*Problem description*:
Should the word "metal" occur in a line of the records, copy that line.

*Extracted information*:
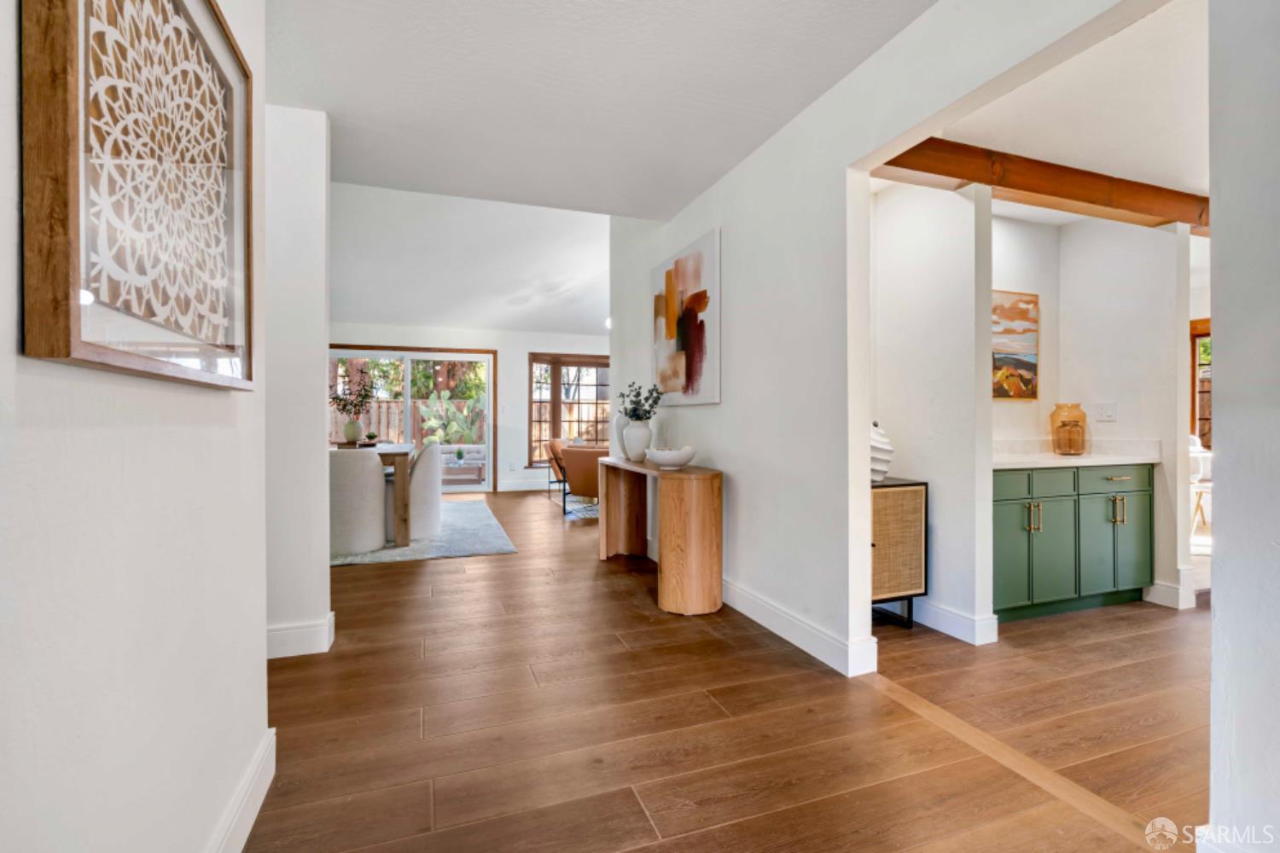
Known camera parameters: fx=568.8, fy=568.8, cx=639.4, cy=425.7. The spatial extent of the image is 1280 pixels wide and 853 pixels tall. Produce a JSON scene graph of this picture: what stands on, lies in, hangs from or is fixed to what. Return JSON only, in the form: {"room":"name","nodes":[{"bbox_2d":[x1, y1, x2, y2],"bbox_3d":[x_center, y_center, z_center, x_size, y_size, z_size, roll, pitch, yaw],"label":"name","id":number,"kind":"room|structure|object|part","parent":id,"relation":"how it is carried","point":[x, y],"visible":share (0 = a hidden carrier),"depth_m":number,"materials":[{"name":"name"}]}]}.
{"room":"hallway","nodes":[
{"label":"hallway","id":0,"kind":"room"},
{"bbox_2d":[0,0,267,852],"bbox_3d":[-0.633,-0.199,0.219,0.131,2.547,3.658,0,0,-20],"label":"left wall","id":1,"kind":"structure","parent":0,"point":[204,401],"depth_m":0.92,"materials":[{"name":"white paint"}]},
{"bbox_2d":[20,0,254,387],"bbox_3d":[-0.846,-0.493,1.033,0.042,0.833,0.788,0,0,-20],"label":"framed artwork","id":2,"kind":"object","parent":1,"relation":"attached to","point":[66,352],"visible":1,"depth_m":0.92,"materials":[{"name":"brown"}]},
{"bbox_2d":[205,727,276,852],"bbox_3d":[-0.606,0.991,0.296,0.017,0.130,3.195,0,0,-20],"label":"baseboard","id":3,"kind":"structure","parent":1,"relation":"attached to","point":[266,784],"depth_m":1.46,"materials":[{"name":"white paint"}]},
{"bbox_2d":[264,103,332,662],"bbox_3d":[-2.093,-0.216,2.531,1.365,2.496,0.226,0,0,-20],"label":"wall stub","id":4,"kind":"structure","parent":0,"point":[311,205],"depth_m":2.61,"materials":[{"name":"white paint"}]},
{"bbox_2d":[265,610,335,660],"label":"baseboard","id":5,"kind":"structure","parent":4,"relation":"attached to","point":[331,623],"depth_m":2.58,"materials":[{"name":"white paint"}]},
{"bbox_2d":[325,320,609,492],"bbox_3d":[-2.392,-0.258,8.592,6.826,2.546,0.157,0,0,-20],"label":"far wall","id":6,"kind":"structure","parent":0,"point":[520,352],"depth_m":8.65,"materials":[{"name":"white paint"}]},
{"bbox_2d":[327,344,496,491],"bbox_3d":[-3.398,-0.044,8.244,2.421,2.078,0.124,0,0,-20],"label":"sliding glass door","id":7,"kind":"structure","parent":6,"relation":"in","point":[376,354],"depth_m":8.33,"materials":[{"name":"white glass"}]},
{"bbox_2d":[497,477,554,491],"bbox_3d":[-0.530,0.926,9.155,3.940,0.135,0.016,0,0,-20],"label":"baseboard","id":8,"kind":"structure","parent":6,"relation":"attached to","point":[504,485],"depth_m":8.75,"materials":[{"name":"white paint"}]},
{"bbox_2d":[528,352,611,465],"bbox_3d":[-0.932,-0.256,9.170,1.761,1.841,0.143,0,0,-20],"label":"window","id":9,"kind":"structure","parent":6,"relation":"in","point":[534,401],"depth_m":9.05,"materials":[{"name":"brown"}]},
{"bbox_2d":[331,180,610,335],"bbox_3d":[-1.480,-2.037,6.786,7.287,1.108,4.256,0,0,-20],"label":"living room ceiling","id":10,"kind":"structure","parent":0,"point":[376,309],"depth_m":6.51,"materials":[{"name":"white paint"}]},
{"bbox_2d":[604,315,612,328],"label":"ceiling light","id":11,"kind":"object","parent":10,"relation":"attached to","point":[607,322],"visible":0.28,"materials":[{"name":"white"}]},
{"bbox_2d":[261,0,936,217],"bbox_3d":[-0.262,-1.508,1.379,3.354,0.119,5.201,0,0,-20],"label":"ceiling","id":12,"kind":"structure","parent":0,"point":[777,110],"depth_m":2.44,"materials":[{"name":"white paint"}]},
{"bbox_2d":[249,487,1206,852],"bbox_3d":[0.590,1.086,3.983,9.540,0.100,10.952,0,0,-20],"label":"floor","id":13,"kind":"structure","parent":0,"point":[614,605],"depth_m":1.98,"materials":[{"name":"brown wood"}]},
{"bbox_2d":[331,500,517,565],"bbox_3d":[-2.800,1.021,5.680,2.729,0.013,3.000,0,0,-20],"label":"rug","id":14,"kind":"object","parent":13,"relation":"on","point":[482,550],"visible":0.38,"depth_m":4.98,"materials":[{"name":"grey carpet"}]},
{"bbox_2d":[328,448,388,556],"bbox_3d":[-2.351,0.589,4.646,0.585,0.839,0.612,0,0,-20],"label":"dining chair","id":15,"kind":"object","parent":14,"relation":"on","point":[369,476],"visible":0.77,"depth_m":4.41,"materials":[{"name":"fabric"}]},
{"bbox_2d":[327,442,412,546],"bbox_3d":[-2.728,0.611,5.326,1.108,0.776,1.455,0,0,-20],"label":"dining table","id":16,"kind":"object","parent":14,"relation":"on","point":[402,518],"visible":0.34,"depth_m":4.84,"materials":[{"name":"brown wood"}]},
{"bbox_2d":[343,419,364,442],"bbox_3d":[-2.860,0.058,5.686,0.180,0.224,0.180,0,0,-20],"label":"vase","id":17,"kind":"object","parent":16,"relation":"on","point":[346,431],"visible":0.98,"depth_m":5.62,"materials":[{"name":"ceramic"}]},
{"bbox_2d":[329,372,375,417],"bbox_3d":[-2.929,-0.257,5.717,0.551,0.571,0.347,0,0,-20],"label":"plant","id":18,"kind":"object","parent":17,"relation":"in","point":[362,401],"visible":0.83,"depth_m":5.71,"materials":[{"name":"plant"}]},
{"bbox_2d":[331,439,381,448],"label":"tray","id":19,"kind":"object","parent":16,"relation":"on","point":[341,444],"visible":0.69,"depth_m":5.38,"materials":[{"name":"brown wood"}]},
{"bbox_2d":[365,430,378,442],"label":"small plant","id":20,"kind":"object","parent":16,"relation":"on","point":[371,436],"visible":0.97,"depth_m":5.91,"materials":[{"name":"plant"}]},
{"bbox_2d":[406,440,443,540],"bbox_3d":[-2.114,0.568,5.272,0.588,0.837,0.615,0,0,-20],"label":"dining chair","id":21,"kind":"object","parent":14,"relation":"on","point":[432,449],"visible":0.6,"depth_m":5.07,"materials":[{"name":"fabric"}]},
{"bbox_2d":[543,436,569,501],"bbox_3d":[-0.920,0.589,8.222,0.756,0.788,0.743,0,0,13],"label":"armchair","id":22,"kind":"object","parent":13,"relation":"on","point":[555,449],"visible":0.46,"depth_m":8.04,"materials":[{"name":"brown leather"}]},
{"bbox_2d":[549,489,599,518],"bbox_3d":[0.100,1.004,7.347,2.233,0.011,2.136,0,0,-20],"label":"living room rug","id":23,"kind":"object","parent":13,"relation":"on","point":[590,509],"visible":0.25,"depth_m":7.05,"materials":[{"name":"carpet"}]},
{"bbox_2d":[560,444,602,517],"bbox_3d":[-0.443,0.603,6.516,0.757,0.781,0.796,0,0,26],"label":"armchair","id":24,"kind":"object","parent":13,"relation":"on","point":[572,461],"visible":0.56,"depth_m":6.21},
{"bbox_2d":[596,456,725,615],"bbox_3d":[0.109,0.659,3.845,0.392,0.763,1.528,0,0,-20],"label":"console table","id":25,"kind":"object","parent":13,"relation":"on","point":[715,501],"visible":0.95,"depth_m":3.17,"materials":[{"name":"brown wood"}]},
{"bbox_2d":[612,412,630,458],"bbox_3d":[-0.104,0.065,4.308,0.162,0.373,0.176,0,0,-20],"label":"white vase","id":26,"kind":"object","parent":25,"relation":"on","point":[619,421],"visible":0.48,"depth_m":4.26,"materials":[{"name":"white ceramic"}]},
{"bbox_2d":[622,418,652,462],"bbox_3d":[-0.014,0.104,4.038,0.205,0.286,0.205,0,0,-20],"label":"white vase","id":27,"kind":"object","parent":25,"relation":"on","point":[635,431],"visible":0.94,"depth_m":3.97,"materials":[{"name":"white ceramic"}]},
{"bbox_2d":[614,381,663,420],"bbox_3d":[-0.002,-0.146,4.171,0.309,0.368,0.368,0,0,-20],"label":"plant","id":28,"kind":"object","parent":27,"relation":"in","point":[635,411],"visible":0.88,"depth_m":4.14,"materials":[{"name":"green plant"}]},
{"bbox_2d":[645,446,696,469],"bbox_3d":[0.189,0.197,3.494,0.312,0.118,0.316,0,0,-20],"label":"white bowl","id":29,"kind":"object","parent":25,"relation":"on","point":[670,456],"visible":1,"depth_m":3.39,"materials":[{"name":"white ceramic"}]},
{"bbox_2d":[870,476,928,628],"bbox_3d":[1.120,0.671,2.995,0.601,0.746,0.407,0,0,-20],"label":"cabinet","id":30,"kind":"object","parent":13,"relation":"on","point":[908,501],"visible":0.43,"depth_m":2.87,"materials":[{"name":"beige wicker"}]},
{"bbox_2d":[870,421,895,482],"bbox_3d":[1.228,0.138,3.015,0.239,0.321,0.233,0,0,-20],"label":"white vase","id":31,"kind":"object","parent":30,"relation":"on","point":[882,468],"visible":0.48,"depth_m":2.94,"materials":[{"name":"white ceramic"}]},
{"bbox_2d":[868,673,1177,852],"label":"floor transition strip","id":32,"kind":"object","parent":13,"relation":"on","point":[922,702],"visible":0.72,"depth_m":1.73,"materials":[{"name":"brown wood"}]},
{"bbox_2d":[989,461,1153,622],"bbox_3d":[2.278,0.611,3.324,1.284,0.846,0.566,0,0,-20],"label":"green cabinet","id":33,"kind":"object","parent":13,"relation":"on","point":[1148,476],"visible":0.66,"depth_m":3.09,"materials":[{"name":"paint"}]},
{"bbox_3d":[1.912,0.313,3.007,0.329,0.139,0.050,0,0,-20],"label":"drawer","id":34,"kind":"part","parent":33,"relation":"part of","materials":[{"name":"green paint"}]},
{"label":"cabinet door","id":35,"kind":"part","parent":33,"relation":"part of","materials":[{"name":"green paint"}]},
{"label":"pulls","id":36,"kind":"part","parent":33,"relation":"part of","materials":[{"name":"gold metal"}]},
{"bbox_3d":[2.235,0.680,3.112,0.335,0.597,0.064,0,0,-20],"label":"cabinet door","id":37,"kind":"part","parent":33,"relation":"part of","materials":[{"name":"green paint"}]},
{"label":"drawer","id":38,"kind":"part","parent":33,"relation":"part of","materials":[{"name":"green paint"}]},
{"bbox_2d":[990,437,1160,469],"bbox_3d":[2.346,0.158,3.377,1.312,0.126,0.615,0,0,-20],"label":"countertop","id":39,"kind":"structure","parent":33,"relation":"on","point":[1053,461],"depth_m":3.37,"materials":[{"name":"white stone"}]},
{"bbox_2d":[1048,402,1088,455],"bbox_3d":[2.698,0.018,3.584,0.204,0.315,0.202,0,0,-20],"label":"glass jar","id":40,"kind":"object","parent":39,"relation":"on","point":[1083,416],"visible":0.89,"depth_m":3.52,"materials":[{"name":"orange glass"}]},
{"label":"cabinet door","id":41,"kind":"part","parent":33,"relation":"part of","materials":[{"name":"green paint"}]},
{"bbox_3d":[2.712,0.308,3.269,0.460,0.135,0.032,0,0,-20],"label":"drawer","id":42,"kind":"part","parent":33,"relation":"part of","materials":[{"name":"green paint"}]},
{"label":"pulls","id":43,"kind":"part","parent":33,"relation":"part of","materials":[{"name":"gold metal"}]},
{"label":"cabinet door","id":44,"kind":"part","parent":33,"relation":"part of","materials":[{"name":"green paint"}]},
{"bbox_2d":[1188,432,1212,536],"bbox_3d":[5.107,0.552,5.244,0.492,0.941,0.495,0,0,13],"label":"white chair","id":45,"kind":"object","parent":13,"relation":"on","point":[1201,488],"visible":0.37,"depth_m":5.15,"materials":[{"name":"white"}]},
{"bbox_2d":[608,0,1163,673],"bbox_3d":[0.796,-0.433,2.678,0.133,2.970,5.481,0,0,-20],"label":"right wall","id":46,"kind":"structure","parent":0,"point":[730,463],"depth_m":2.71,"materials":[{"name":"white paint"}]},
{"bbox_2d":[650,227,721,405],"bbox_3d":[0.288,-0.671,3.920,0.036,1.034,1.041,0,0,-20],"label":"abstract painting","id":47,"kind":"object","parent":46,"relation":"attached to","point":[667,289],"visible":0.99,"depth_m":3.78},
{"bbox_2d":[721,578,878,677],"bbox_3d":[0.519,0.973,3.420,0.020,0.126,2.621,0,0,-20],"label":"baseboard","id":48,"kind":"structure","parent":46,"relation":"attached to","point":[820,648],"depth_m":2.71,"materials":[{"name":"white paint"}]},
{"bbox_2d":[870,173,997,646],"bbox_3d":[1.468,-0.177,3.086,0.130,2.440,0.935,0,0,-20],"label":"alcove side wall","id":49,"kind":"structure","parent":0,"point":[915,299],"depth_m":2.85,"materials":[{"name":"white paint"}]},
{"bbox_2d":[912,598,999,645],"bbox_3d":[1.516,0.973,3.077,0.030,0.134,0.828,0,0,-20],"label":"baseboard","id":50,"kind":"structure","parent":49,"relation":"attached to","point":[945,615],"depth_m":2.85,"materials":[{"name":"white paint"}]},
{"bbox_2d":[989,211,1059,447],"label":"alcove back wall","id":51,"kind":"structure","parent":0,"point":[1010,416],"depth_m":3.74,"materials":[{"name":"white paint"}]},
{"bbox_2d":[991,290,1039,399],"bbox_3d":[2.273,-0.514,3.619,0.686,0.678,0.031,0,0,-20],"label":"painting","id":52,"kind":"object","parent":51,"relation":"attached to","point":[1023,364],"visible":0.68,"depth_m":3.65},
{"bbox_2d":[866,0,1209,227],"bbox_3d":[2.784,-1.414,2.596,3.785,0.112,2.887,0,0,-20],"label":"kitchen ceiling","id":53,"kind":"structure","parent":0,"point":[1188,175],"depth_m":2.47,"materials":[{"name":"white paint"}]},
{"bbox_2d":[870,137,1211,233],"bbox_3d":[2.491,-1.278,3.133,3.585,0.166,0.188,0,0,-20],"label":"wooden beam","id":54,"kind":"structure","parent":53,"relation":"attached to","point":[973,175],"depth_m":2.94,"materials":[{"name":"brown wood"}]},
{"bbox_2d":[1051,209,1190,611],"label":"alcove side wall","id":55,"kind":"structure","parent":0,"point":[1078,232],"depth_m":3.52,"materials":[{"name":"white paint"}]},
{"bbox_2d":[1093,401,1117,422],"bbox_3d":[2.922,-0.087,3.571,0.018,0.120,0.112,0,0,-20],"label":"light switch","id":56,"kind":"object","parent":55,"relation":"attached to","point":[1108,411],"visible":0.99,"depth_m":3.57,"materials":[{"name":"white plastic"}]},
{"bbox_2d":[1145,569,1195,610],"bbox_3d":[3.117,0.964,3.431,0.191,0.164,0.293,0,0,-20],"label":"baseboard","id":57,"kind":"structure","parent":55,"relation":"attached to","point":[1158,588],"depth_m":3.32,"materials":[{"name":"white paint"}]},
{"bbox_2d":[1188,318,1211,451],"bbox_3d":[6.117,-0.357,5.687,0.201,1.467,1.076,0,0,-20],"label":"window","id":58,"kind":"structure","parent":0,"point":[1193,354],"depth_m":6.02,"materials":[{"name":"brown wood"}]},
{"bbox_2d":[1207,0,1279,852],"bbox_3d":[1.672,-0.205,0.642,0.177,2.505,1.659,0,0,-20],"label":"right foreground wall","id":59,"kind":"structure","parent":0,"point":[1218,533],"depth_m":1.28,"materials":[{"name":"white paint"}]},
{"label":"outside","id":60,"kind":"structure","parent":0,"visible":0},
{"label":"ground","id":61,"kind":"structure","parent":60,"visible":0},
{"bbox_2d":[331,399,484,445],"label":"wooden fence","id":62,"kind":"object","parent":61,"relation":"on","point":[334,431],"visible":0.27,"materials":[{"name":"wood"}]},
{"bbox_2d":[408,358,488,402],"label":"tree","id":63,"kind":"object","parent":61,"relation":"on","point":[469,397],"visible":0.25,"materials":[{"name":"green plant"}]},
{"bbox_2d":[418,391,481,446],"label":"cactus","id":64,"kind":"object","parent":61,"relation":"on","point":[434,409],"visible":0.79,"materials":[{"name":"green plant"}]},
{"bbox_2d":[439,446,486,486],"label":"outdoor sofa","id":65,"kind":"object","parent":61,"relation":"on","point":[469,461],"visible":0.56,"depth_m":11.61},
{"bbox_2d":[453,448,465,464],"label":"potted plant","id":66,"kind":"object","parent":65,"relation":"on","point":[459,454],"visible":0.98,"depth_m":9.67,"materials":[{"name":"green plant"}]}
]}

*Solution for this exercise*:
{"label":"pulls","id":36,"kind":"part","parent":33,"relation":"part of","materials":[{"name":"gold metal"}]},
{"label":"pulls","id":43,"kind":"part","parent":33,"relation":"part of","materials":[{"name":"gold metal"}]},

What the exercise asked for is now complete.